- **What the exercise asks**: Gather every line of the records that contains the string "right", matching uppercase and lowercase exactly.

※

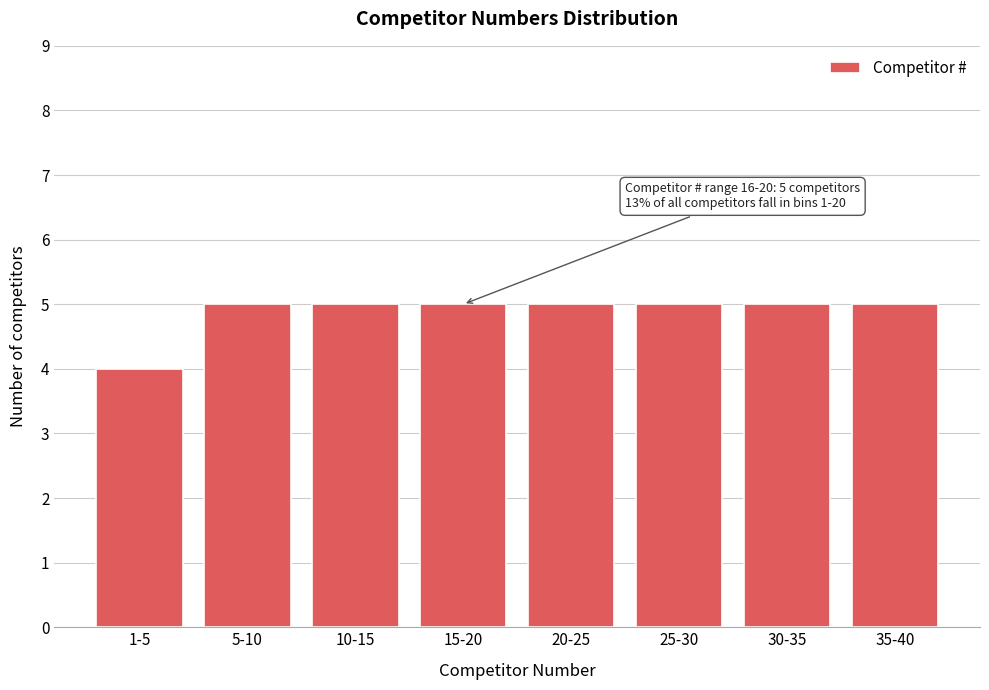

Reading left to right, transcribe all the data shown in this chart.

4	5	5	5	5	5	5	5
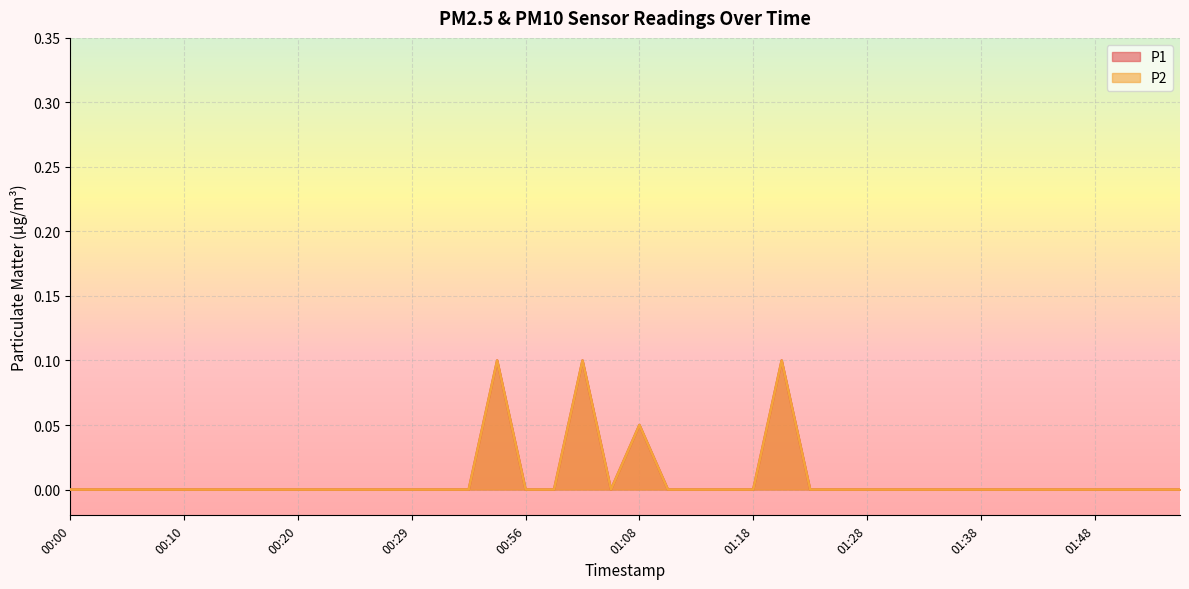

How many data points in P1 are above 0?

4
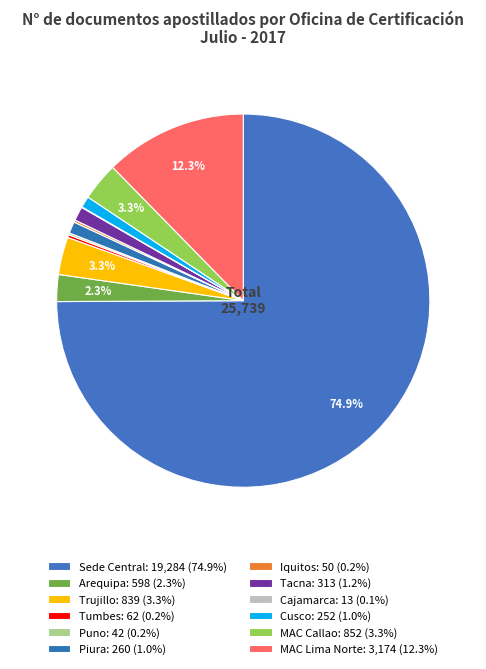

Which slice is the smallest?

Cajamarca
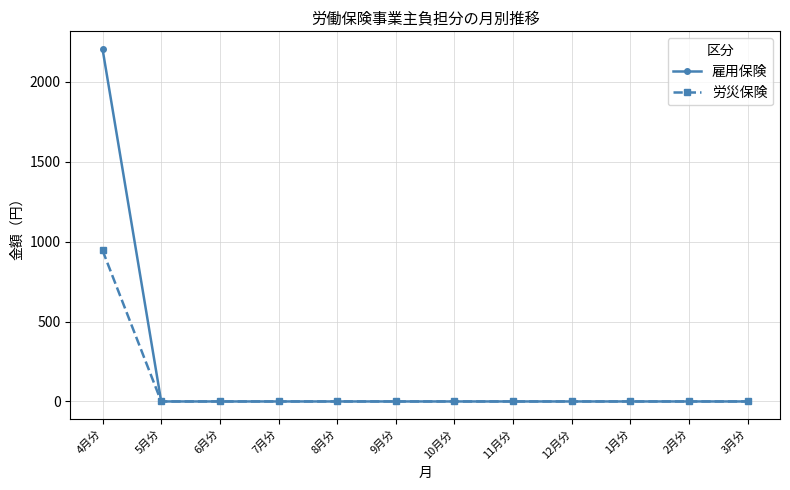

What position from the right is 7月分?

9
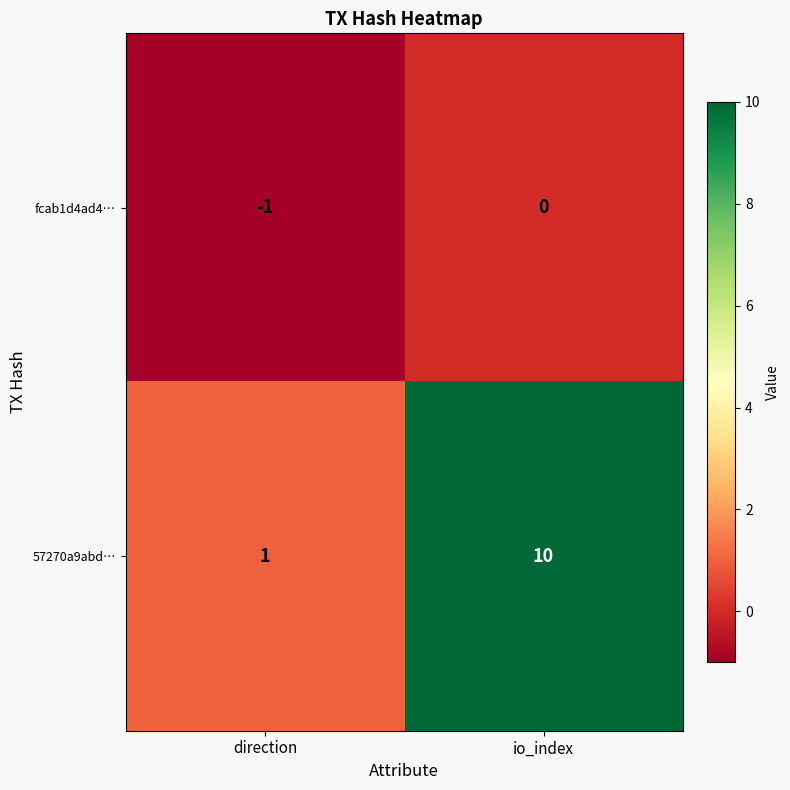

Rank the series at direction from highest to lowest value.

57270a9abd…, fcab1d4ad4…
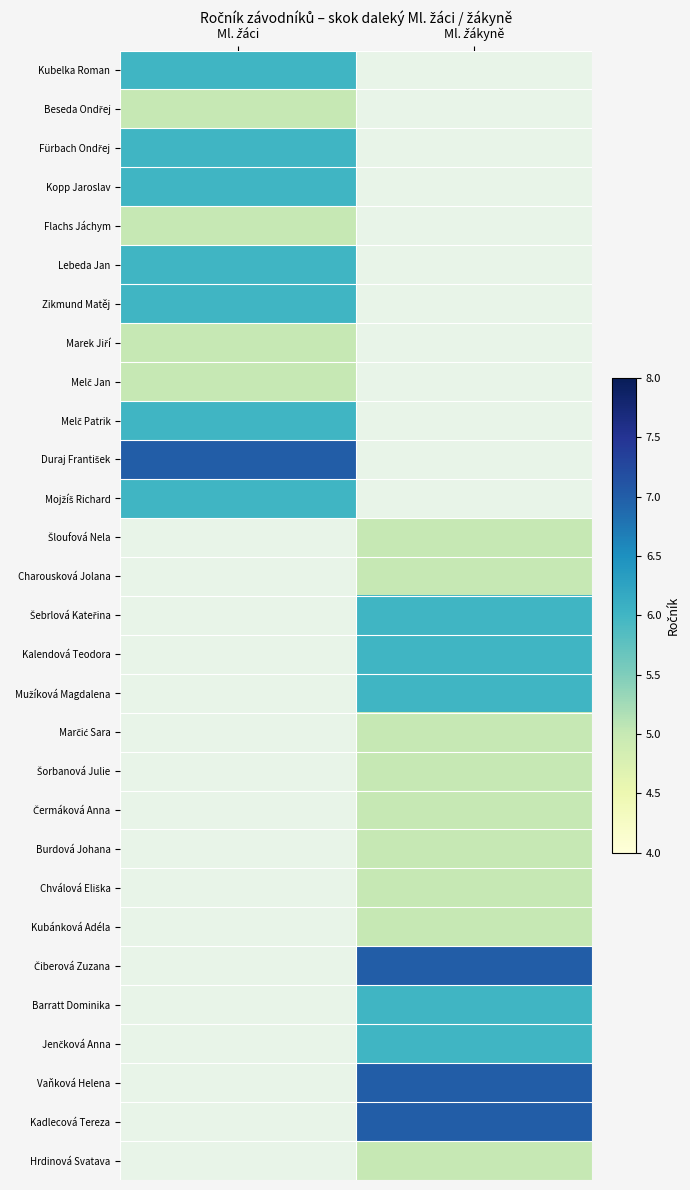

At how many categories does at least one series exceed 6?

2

※

- **Exercise output**:
Reading left to right, transcribe all the data shown in this chart.
What position from the right is 7月分?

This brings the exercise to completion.